* [TASK INSTRUCTIONS]: The expected result is the full set of records, copied precisely, with images dropped.

Segment Start: SOURCE RECORDS

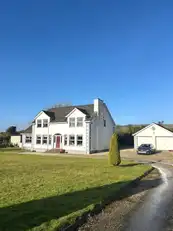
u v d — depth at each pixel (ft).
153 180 56.34
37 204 31.42
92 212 29.73
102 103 168.25
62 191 39.45
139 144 162.61
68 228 24.12
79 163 88.38
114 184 46.39
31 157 114.83
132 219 28.37
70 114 160.45
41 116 172.86
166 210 32.12
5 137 215.72
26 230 22.39
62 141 162.09
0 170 66.90
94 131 157.17
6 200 33.50
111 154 81.87
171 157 123.95
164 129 157.07
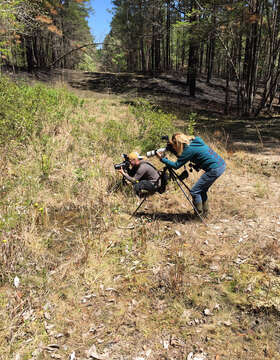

Segment End: SOURCE RECORDS

* [TASK RESULT]:
u v d — depth at each pixel (ft).
153 180 56.34
37 204 31.42
92 212 29.73
102 103 168.25
62 191 39.45
139 144 162.61
68 228 24.12
79 163 88.38
114 184 46.39
31 157 114.83
132 219 28.37
70 114 160.45
41 116 172.86
166 210 32.12
5 137 215.72
26 230 22.39
62 141 162.09
0 170 66.90
94 131 157.17
6 200 33.50
111 154 81.87
171 157 123.95
164 129 157.07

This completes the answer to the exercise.